BPPDRD Bidik Penurunan Tunggakan Pajak di 2026

Balikpapan – Badan Pengelolaan Pajak Daerah dan Retribusi Daerah (BPPDRD) Kota Balikpapan menargetkan penurunan angka tunggakan pajak daerah pada tahun 2026. Pemerintah daerah berkomitmen memperketat pemanggilan terhadap Wajib Pajak (WP) guna memastikan seluruh pelaku usaha menjalankan kewajibannya secara tepat waktu dan sesuai aturan.

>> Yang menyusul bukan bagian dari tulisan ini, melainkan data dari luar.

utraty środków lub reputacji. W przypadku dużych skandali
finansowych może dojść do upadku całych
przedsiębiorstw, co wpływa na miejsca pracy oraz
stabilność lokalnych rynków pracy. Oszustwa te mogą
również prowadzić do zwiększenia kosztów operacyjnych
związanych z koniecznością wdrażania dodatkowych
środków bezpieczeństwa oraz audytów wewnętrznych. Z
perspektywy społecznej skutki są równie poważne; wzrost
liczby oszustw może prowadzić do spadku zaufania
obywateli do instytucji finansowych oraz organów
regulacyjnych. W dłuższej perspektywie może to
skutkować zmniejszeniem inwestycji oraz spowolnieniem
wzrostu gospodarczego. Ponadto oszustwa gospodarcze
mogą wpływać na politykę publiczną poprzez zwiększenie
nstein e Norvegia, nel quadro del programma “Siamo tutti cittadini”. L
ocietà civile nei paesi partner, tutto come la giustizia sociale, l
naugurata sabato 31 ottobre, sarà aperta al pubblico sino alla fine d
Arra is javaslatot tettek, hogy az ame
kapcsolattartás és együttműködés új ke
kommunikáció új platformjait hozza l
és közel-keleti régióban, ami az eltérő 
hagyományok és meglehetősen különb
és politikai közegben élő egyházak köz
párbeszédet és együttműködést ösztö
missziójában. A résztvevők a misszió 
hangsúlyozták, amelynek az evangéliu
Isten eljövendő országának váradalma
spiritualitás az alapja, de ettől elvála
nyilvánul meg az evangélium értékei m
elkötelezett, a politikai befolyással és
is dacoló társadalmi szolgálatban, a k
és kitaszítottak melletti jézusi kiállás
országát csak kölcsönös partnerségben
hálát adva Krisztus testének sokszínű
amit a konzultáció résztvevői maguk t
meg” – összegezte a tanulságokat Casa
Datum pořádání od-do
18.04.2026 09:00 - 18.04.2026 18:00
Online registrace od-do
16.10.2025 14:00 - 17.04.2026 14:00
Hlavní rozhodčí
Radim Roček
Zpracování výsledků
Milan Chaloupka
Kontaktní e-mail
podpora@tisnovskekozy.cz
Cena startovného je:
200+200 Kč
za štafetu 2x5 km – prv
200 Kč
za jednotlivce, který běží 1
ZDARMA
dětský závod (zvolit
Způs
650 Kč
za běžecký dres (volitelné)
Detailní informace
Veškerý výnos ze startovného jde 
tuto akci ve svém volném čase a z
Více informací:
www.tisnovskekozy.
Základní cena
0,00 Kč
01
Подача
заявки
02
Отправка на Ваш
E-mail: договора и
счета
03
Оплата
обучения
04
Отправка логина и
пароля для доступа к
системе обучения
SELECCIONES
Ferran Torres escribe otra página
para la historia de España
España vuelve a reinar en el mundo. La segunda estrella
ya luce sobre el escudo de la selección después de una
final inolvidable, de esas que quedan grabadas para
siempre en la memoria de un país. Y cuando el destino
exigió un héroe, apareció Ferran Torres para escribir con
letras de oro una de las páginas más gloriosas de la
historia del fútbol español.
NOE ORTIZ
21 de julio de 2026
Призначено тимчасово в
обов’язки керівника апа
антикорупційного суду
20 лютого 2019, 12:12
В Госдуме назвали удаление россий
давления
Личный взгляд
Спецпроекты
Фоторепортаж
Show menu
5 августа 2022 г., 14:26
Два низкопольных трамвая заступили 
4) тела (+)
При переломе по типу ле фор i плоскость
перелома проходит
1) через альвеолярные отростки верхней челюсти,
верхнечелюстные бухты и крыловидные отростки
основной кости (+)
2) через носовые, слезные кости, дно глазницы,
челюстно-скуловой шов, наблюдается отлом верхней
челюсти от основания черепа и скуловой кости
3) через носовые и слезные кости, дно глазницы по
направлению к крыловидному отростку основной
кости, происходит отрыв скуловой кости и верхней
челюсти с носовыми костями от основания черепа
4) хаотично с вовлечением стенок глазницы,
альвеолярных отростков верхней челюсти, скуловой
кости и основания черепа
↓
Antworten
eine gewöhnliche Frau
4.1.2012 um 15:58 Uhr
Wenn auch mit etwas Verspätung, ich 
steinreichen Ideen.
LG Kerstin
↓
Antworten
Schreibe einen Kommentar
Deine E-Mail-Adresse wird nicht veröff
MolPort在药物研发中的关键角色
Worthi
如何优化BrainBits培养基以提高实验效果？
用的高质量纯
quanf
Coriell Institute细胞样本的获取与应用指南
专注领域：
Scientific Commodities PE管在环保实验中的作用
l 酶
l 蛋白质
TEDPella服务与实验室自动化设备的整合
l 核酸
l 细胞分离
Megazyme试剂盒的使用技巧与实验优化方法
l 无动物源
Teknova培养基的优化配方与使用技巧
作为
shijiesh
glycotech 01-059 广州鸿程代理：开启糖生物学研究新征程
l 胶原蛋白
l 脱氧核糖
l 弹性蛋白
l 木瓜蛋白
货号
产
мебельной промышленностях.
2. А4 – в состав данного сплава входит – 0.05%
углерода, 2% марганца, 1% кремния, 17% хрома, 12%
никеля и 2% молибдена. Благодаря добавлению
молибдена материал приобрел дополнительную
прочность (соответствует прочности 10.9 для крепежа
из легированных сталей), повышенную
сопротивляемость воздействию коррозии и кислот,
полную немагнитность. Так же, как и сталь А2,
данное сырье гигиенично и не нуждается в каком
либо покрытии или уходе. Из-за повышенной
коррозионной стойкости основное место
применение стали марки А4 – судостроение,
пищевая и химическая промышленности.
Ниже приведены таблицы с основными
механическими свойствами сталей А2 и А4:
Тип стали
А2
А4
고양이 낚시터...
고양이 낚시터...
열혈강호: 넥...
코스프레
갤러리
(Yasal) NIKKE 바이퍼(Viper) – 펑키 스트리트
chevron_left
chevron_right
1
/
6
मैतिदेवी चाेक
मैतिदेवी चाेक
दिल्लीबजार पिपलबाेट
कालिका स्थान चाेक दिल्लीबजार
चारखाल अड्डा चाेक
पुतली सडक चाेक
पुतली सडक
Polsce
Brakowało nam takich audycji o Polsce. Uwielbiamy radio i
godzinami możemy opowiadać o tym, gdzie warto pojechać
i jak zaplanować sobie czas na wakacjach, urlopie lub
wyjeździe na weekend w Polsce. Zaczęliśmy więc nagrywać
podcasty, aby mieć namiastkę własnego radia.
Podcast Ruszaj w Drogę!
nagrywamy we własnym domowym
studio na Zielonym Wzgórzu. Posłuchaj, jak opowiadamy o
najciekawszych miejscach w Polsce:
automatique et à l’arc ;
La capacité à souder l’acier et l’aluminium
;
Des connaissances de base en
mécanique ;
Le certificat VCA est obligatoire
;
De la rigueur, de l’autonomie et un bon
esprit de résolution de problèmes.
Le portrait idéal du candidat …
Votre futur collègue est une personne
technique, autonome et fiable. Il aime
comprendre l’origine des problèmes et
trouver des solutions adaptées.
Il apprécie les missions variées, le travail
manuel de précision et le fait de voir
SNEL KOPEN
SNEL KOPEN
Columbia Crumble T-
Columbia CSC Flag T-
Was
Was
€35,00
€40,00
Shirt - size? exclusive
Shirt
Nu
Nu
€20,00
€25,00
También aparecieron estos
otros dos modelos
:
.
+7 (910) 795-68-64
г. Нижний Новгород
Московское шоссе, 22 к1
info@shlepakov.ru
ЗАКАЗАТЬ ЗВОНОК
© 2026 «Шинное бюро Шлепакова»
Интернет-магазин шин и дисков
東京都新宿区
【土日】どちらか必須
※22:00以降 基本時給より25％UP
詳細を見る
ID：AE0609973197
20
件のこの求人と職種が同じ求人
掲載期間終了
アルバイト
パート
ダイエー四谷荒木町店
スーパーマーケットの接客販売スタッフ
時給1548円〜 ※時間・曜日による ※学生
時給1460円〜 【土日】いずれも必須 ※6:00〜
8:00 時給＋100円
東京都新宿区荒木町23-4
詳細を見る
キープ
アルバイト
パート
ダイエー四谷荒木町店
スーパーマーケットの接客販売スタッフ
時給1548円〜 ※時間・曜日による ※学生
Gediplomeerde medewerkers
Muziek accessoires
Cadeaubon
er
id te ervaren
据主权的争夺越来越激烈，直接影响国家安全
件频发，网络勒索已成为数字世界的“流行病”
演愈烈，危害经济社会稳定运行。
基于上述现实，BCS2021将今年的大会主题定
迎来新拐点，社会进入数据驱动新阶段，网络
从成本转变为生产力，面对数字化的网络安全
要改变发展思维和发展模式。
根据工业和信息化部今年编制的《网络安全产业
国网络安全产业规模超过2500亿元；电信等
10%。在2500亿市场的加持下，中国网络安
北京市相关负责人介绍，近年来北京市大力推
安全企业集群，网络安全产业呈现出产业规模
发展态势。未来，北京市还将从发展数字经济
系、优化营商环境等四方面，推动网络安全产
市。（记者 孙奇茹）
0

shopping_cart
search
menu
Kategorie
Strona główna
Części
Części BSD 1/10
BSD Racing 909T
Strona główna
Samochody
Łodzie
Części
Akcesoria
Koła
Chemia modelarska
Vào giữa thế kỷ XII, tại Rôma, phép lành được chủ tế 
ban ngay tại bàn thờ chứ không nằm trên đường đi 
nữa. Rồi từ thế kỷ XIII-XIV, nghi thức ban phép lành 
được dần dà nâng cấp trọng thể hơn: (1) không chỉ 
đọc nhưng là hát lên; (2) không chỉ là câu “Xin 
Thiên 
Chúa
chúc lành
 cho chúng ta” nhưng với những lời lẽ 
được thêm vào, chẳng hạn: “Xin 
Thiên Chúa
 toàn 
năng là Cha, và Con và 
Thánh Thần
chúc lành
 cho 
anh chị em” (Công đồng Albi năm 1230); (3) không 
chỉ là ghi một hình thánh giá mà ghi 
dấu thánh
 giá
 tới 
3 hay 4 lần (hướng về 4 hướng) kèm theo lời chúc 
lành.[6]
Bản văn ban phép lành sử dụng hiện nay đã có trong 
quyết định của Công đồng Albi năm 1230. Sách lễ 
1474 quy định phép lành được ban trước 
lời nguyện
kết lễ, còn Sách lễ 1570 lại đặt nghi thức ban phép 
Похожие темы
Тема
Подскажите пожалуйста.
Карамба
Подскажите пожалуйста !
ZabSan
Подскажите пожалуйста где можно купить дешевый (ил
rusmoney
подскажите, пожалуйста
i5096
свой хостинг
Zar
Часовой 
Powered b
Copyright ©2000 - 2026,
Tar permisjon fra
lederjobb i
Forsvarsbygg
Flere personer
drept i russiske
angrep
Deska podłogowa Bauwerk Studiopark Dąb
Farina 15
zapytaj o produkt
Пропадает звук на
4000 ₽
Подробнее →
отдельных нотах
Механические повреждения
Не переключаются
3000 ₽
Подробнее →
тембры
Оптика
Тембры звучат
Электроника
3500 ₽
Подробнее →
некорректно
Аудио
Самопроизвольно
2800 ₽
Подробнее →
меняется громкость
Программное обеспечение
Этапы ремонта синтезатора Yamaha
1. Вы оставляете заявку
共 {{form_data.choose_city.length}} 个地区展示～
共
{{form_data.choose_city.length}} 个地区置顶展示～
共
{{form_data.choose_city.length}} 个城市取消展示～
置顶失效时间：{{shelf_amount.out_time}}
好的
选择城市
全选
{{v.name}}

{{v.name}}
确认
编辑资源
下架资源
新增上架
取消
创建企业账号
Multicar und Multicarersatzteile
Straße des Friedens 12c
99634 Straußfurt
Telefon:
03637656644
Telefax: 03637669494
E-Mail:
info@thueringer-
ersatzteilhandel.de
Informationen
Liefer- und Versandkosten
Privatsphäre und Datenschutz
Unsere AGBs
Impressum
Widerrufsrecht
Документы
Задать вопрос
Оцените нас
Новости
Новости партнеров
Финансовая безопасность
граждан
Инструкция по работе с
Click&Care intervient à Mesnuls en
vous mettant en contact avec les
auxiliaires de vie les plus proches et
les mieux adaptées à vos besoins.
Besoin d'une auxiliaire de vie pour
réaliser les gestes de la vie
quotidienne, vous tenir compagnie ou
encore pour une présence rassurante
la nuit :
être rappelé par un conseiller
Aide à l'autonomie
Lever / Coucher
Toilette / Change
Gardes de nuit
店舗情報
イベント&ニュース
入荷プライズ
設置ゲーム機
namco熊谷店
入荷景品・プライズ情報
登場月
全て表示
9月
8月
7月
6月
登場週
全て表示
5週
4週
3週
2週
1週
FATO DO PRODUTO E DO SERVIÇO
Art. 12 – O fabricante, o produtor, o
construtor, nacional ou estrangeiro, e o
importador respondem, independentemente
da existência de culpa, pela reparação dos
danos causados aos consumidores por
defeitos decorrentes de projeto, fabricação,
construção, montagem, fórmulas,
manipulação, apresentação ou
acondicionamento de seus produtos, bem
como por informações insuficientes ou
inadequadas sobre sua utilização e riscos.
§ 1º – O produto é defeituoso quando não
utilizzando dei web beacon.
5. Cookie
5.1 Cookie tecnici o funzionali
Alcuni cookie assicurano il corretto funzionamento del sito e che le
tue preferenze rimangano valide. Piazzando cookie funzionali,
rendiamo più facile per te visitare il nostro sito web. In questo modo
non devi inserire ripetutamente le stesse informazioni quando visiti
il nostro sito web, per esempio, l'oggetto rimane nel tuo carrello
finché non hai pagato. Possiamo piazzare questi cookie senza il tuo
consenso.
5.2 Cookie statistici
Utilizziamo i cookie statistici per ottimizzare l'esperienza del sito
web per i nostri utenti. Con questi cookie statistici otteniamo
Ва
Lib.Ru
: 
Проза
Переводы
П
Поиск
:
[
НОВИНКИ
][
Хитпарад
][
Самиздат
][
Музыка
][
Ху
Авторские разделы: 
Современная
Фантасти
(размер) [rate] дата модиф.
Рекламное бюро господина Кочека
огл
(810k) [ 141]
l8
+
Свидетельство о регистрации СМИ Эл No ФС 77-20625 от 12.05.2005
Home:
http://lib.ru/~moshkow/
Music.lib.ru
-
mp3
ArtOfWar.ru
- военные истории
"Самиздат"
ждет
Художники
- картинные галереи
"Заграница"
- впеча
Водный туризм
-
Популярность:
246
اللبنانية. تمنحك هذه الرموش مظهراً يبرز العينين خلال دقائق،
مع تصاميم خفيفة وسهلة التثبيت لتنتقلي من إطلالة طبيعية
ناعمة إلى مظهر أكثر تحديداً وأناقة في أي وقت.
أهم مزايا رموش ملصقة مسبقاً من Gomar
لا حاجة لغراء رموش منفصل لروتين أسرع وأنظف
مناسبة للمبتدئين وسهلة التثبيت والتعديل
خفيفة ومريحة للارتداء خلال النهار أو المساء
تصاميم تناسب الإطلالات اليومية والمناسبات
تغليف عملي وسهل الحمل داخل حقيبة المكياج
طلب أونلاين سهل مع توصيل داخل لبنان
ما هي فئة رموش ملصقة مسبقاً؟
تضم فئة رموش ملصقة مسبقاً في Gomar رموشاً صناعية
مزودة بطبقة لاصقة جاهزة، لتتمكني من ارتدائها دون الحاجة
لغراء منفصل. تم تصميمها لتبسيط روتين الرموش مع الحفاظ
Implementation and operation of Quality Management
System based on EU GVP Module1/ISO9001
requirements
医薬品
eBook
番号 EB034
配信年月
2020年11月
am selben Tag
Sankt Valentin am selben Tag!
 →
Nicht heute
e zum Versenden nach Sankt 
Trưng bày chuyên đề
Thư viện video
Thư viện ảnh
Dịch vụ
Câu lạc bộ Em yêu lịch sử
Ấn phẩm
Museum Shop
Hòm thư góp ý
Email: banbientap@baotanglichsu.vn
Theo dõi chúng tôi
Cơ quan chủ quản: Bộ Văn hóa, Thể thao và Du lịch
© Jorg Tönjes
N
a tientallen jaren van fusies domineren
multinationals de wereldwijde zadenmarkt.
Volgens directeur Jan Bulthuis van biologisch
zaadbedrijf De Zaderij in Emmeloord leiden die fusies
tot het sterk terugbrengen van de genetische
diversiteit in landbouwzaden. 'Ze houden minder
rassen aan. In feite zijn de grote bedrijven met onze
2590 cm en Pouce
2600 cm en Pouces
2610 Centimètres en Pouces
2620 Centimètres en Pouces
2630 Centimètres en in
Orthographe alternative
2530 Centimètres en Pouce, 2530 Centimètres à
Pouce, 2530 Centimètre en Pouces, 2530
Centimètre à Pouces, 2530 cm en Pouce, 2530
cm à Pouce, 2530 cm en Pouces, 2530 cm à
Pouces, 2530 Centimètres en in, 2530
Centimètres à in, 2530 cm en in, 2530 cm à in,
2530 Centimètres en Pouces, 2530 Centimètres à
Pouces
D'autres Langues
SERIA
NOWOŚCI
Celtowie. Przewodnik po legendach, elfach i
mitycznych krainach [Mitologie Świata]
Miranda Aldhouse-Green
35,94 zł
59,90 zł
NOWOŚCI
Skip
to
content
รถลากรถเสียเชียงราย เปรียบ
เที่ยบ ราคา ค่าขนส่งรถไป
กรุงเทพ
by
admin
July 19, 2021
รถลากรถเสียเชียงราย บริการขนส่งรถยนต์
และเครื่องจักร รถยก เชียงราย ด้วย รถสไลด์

Kepala BPPDRD Balikpapan, Idham menjelaskan langkah ini menjadi strategi utama untuk memperkuat pendapatan daerah dan mendukung keberlanjutan berbagai program pembangunan. Ia menyebut kepatuhan WP memegang peranan penting dalam menjaga stabilitas fiskal pemerintah kota.

“Kami menargetkan penurunan signifikan tunggakan pajak pada 2026. Untuk mencapainya, kami meningkatkan intensitas pemanggilan WP yang belum menyelesaikan kewajiban,” ujarnya, Senin (24/11).

Idham menilai peningkatan kedisiplinan WP akan berdampak langsung pada kekuatan keuangan daerah. Dengan pendapatan yang stabil, pemerintah dapat menuntaskan lebih banyak program pembangunan. Mulai dari infrastruktur, fasilitas umum hingga pelayanan masyarakat.

“Kepatuhan WP sangat berpengaruh terhadap kemampuan pemerintah kota dalam menjalankan berbagai program pembangunan. Ketika penerimaan pajak meningkat, kami bisa bekerja lebih cepat untuk kepentingan warga,” jelasnya.

Menurut Idham, BPPDRD tidak hanya fokus pada penegakan aturan, tetapi juga memperluas pendekatan persuasif. Melalui pemanggilan bertahap, instansi ini ingin memastikan WP memahami kewajiban mereka dan sekaligus membuka ruang bagi mereka yang mengalami kendala.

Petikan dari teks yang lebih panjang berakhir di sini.